On top of Income Tax you pay Class 4 NIC at 6% on profit between GBP 12,570 and GBP 50,270 and 2% above, with Class 2 NIC now collected through Self Assessment and counting toward your State Pension. Because your liability is worked out on profit, your records have to capture both sides cleanly: every CIS payment and deduction statement from contractors, and every receipt for tools, hire, fuel and PPE. Photograph receipts as you get them, keep CIS statements in one place, and log mileage in real time. The installer who reconciles monthly recovers far more than the one who shoeboxes a year of crumpled receipts in January.

VAT and the Domestic Reverse Charge

You must register for VAT once taxable turnover exceeds GBP 90,000 in any rolling 12-month period. A busy cladding subcontractor supplying labour and materials can reach this, so watch your rolling total. Once registered, the construction sector's domestic reverse charge usually applies: when you invoice another VAT-registered contractor for CIS-covered cladding labour, you do not add VAT. Instead you note that the reverse charge applies and the contractor accounts for the VAT to HMRC. You still reclaim VAT on your own tools, materials and van costs. The reverse charge does not apply when you bill an end client (such as the building owner) direct, where you charge VAT normally. Because the reverse charge can mean you reclaim more VAT than you collect, many subcontractors end up in a repayment position with HMRC.

MTD for Income Tax: What Changes for Cladding Installers

Making Tax Digital for Income Tax Self Assessment replaces the annual return with quarterly digital submissions plus a year-end finalisation. The thresholds are based on gross income, not profit and not your net-of-CIS pay:

  • April 2026: Combined gross self-employment and property income over GBP 50,000
  • April 2027: Over GBP 30,000
  • April 2028: Over GBP 20,000

The key trap for CIS subcontractors is the threshold test: it uses your turnover before the 20% deduction, so a busy installer can be over GBP 50,000 in gross terms even though their bank received much less after CIS. Under MTD you record income and expenses digitally as work happens and send HMRC a summary each quarter using MTD-compatible software, which suits a van-based trade where receipts and CIS statements pile up.
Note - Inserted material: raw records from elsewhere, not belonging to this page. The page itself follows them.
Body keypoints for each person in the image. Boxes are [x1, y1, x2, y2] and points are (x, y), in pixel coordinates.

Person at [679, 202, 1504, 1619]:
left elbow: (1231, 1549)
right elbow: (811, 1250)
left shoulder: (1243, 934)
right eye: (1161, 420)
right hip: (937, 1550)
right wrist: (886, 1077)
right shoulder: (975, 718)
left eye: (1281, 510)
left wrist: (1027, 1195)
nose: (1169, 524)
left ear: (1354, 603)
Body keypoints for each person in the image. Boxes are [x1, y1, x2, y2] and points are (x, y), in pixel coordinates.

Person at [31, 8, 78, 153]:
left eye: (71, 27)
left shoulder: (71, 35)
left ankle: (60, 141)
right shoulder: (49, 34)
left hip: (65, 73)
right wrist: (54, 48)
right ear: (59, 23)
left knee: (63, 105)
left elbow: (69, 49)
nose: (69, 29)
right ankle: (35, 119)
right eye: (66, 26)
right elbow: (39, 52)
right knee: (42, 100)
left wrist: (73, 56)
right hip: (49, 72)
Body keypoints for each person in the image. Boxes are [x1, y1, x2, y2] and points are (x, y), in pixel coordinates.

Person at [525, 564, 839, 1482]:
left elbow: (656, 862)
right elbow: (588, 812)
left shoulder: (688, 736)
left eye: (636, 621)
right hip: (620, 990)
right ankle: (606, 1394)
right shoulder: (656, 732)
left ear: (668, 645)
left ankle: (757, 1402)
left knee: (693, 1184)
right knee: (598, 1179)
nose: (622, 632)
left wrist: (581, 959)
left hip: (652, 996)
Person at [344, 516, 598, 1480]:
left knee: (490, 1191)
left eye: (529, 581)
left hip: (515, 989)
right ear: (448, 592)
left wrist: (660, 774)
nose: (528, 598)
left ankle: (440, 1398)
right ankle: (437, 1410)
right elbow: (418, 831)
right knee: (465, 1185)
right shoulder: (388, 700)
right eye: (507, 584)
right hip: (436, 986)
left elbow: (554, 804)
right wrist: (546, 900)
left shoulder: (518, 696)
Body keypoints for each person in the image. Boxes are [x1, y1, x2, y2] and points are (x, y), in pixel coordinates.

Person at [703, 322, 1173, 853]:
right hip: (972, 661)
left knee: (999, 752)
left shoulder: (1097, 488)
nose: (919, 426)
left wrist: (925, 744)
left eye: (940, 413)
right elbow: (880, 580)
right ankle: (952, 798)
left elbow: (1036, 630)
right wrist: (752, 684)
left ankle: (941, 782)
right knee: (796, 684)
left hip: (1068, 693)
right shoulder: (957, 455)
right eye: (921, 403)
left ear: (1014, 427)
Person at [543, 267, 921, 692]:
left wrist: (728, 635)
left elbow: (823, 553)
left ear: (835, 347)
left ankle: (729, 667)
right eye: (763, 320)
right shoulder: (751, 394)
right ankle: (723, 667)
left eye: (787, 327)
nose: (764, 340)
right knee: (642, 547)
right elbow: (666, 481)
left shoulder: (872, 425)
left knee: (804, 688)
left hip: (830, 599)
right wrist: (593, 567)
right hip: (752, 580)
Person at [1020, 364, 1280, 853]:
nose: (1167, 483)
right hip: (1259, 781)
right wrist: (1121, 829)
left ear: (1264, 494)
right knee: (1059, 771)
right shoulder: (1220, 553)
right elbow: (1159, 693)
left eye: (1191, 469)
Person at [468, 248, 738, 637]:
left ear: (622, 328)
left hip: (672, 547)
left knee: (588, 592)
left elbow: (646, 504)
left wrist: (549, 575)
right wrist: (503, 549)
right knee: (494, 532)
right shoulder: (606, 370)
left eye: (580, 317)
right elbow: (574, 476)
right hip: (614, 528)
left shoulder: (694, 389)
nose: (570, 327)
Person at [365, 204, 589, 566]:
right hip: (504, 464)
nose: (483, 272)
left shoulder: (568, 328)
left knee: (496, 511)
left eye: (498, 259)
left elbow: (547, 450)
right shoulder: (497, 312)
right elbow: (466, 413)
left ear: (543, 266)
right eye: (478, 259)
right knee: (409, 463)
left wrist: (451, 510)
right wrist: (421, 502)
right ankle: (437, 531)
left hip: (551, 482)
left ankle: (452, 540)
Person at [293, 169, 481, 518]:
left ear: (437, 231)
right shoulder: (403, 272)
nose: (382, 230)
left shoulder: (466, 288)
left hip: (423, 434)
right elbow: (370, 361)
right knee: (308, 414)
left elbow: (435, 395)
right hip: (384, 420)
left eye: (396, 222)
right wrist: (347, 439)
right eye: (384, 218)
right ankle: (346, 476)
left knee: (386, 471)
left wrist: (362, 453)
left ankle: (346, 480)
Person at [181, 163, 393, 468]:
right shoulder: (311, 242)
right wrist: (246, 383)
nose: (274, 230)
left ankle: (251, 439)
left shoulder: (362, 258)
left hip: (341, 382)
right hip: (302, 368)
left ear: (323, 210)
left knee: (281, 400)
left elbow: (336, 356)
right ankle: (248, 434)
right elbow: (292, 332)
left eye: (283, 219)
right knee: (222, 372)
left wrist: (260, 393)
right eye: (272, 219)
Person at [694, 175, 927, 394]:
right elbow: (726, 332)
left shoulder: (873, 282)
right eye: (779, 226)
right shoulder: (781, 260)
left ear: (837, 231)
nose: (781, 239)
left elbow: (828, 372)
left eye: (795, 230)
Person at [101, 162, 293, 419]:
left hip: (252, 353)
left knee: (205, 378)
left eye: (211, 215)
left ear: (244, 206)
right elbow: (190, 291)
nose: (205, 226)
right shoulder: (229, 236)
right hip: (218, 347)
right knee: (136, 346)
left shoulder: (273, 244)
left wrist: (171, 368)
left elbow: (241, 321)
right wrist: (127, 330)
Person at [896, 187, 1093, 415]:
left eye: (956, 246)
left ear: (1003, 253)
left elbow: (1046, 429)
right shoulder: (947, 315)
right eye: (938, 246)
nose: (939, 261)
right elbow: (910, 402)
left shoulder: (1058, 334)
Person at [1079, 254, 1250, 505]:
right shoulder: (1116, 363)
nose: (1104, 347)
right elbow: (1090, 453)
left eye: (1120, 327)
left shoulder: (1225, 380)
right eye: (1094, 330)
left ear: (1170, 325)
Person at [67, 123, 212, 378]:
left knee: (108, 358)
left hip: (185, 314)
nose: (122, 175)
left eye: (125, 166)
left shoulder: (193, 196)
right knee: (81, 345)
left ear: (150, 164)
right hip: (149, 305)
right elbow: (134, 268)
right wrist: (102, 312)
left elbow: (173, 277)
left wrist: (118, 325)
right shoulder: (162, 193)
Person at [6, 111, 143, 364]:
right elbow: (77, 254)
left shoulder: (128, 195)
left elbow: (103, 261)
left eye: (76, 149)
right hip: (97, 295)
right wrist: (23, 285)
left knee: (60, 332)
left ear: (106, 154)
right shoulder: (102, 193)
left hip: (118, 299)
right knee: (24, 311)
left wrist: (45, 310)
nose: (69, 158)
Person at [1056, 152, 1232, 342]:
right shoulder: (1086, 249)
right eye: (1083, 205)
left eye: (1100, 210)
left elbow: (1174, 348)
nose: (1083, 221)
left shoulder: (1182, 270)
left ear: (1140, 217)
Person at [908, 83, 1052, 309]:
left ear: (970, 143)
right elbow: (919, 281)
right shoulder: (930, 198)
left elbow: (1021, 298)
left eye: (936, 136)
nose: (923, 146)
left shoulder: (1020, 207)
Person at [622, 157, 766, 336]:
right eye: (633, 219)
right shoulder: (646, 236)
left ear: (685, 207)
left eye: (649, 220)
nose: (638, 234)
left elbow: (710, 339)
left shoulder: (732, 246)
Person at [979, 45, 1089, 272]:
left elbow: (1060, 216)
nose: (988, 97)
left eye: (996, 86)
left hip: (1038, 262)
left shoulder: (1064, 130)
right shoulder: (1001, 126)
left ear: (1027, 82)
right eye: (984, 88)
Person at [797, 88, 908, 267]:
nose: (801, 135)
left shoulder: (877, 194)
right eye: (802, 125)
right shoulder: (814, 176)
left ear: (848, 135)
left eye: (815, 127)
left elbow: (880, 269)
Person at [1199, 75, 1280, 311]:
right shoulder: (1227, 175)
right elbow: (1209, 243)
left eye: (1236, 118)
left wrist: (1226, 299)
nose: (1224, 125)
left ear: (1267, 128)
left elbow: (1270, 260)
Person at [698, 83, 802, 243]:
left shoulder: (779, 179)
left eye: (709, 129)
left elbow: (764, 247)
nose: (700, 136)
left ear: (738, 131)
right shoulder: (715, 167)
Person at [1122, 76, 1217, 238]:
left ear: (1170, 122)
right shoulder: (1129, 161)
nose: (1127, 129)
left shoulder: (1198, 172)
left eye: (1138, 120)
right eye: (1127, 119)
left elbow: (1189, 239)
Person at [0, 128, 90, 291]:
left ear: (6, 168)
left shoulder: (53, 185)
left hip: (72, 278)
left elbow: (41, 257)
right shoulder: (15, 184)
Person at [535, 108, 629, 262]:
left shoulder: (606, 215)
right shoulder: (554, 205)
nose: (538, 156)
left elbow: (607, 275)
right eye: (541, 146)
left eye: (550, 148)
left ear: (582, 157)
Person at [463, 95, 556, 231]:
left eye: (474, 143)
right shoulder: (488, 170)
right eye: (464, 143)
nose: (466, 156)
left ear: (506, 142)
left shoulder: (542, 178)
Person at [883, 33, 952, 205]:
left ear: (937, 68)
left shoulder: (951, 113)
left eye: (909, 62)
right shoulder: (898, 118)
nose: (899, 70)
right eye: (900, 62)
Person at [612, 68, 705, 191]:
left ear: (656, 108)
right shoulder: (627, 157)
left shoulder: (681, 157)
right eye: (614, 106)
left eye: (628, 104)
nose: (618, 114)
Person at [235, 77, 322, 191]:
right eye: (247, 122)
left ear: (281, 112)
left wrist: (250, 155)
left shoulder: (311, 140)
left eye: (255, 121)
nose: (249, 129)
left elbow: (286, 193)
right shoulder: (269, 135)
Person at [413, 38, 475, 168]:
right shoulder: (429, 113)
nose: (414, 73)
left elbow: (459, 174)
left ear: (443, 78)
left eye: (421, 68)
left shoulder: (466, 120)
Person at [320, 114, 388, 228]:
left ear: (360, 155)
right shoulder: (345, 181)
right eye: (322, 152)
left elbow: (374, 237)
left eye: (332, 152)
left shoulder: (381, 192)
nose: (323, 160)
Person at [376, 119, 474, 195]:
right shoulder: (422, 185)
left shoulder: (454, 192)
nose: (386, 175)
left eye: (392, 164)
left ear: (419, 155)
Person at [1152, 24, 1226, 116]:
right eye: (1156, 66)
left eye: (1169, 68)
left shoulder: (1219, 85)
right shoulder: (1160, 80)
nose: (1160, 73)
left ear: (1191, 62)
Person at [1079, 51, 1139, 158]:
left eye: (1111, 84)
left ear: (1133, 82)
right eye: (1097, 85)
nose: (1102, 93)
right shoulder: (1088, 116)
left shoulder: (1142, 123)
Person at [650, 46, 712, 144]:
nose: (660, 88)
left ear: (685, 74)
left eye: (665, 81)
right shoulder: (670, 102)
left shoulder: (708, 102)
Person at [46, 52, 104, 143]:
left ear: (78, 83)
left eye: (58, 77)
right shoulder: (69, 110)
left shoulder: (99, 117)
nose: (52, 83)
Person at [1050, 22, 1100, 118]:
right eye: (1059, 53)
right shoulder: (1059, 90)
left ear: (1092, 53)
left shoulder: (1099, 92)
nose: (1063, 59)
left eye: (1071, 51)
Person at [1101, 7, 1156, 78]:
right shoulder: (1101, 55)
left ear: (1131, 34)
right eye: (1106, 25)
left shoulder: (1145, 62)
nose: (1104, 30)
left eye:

Our guide to MTD for sole traders explains the quarterly rhythm in practice.

Common Mistakes Cladding Installers Make

Not filing because CIS was taken. CIS is advance tax, not a final settlement; skipping the return forfeits a refund you are owed and risks a penalty.

Losing CIS deduction statements. Without the statements you cannot evidence the tax already paid, so the credit and your refund get delayed.

Not splitting labour and materials. CIS applies to labour, not materials, so a vague invoice can have tax deducted from materials too.

Missing tools and access hire. Tower hire, rivet guns and consumables are core deductions; leaving them off inflates your profit and shrinks the refund.

Ignoring the VAT reverse charge once registered. Adding VAT to a contractor invoice that should be reverse-charged creates errors both sides have to unpick.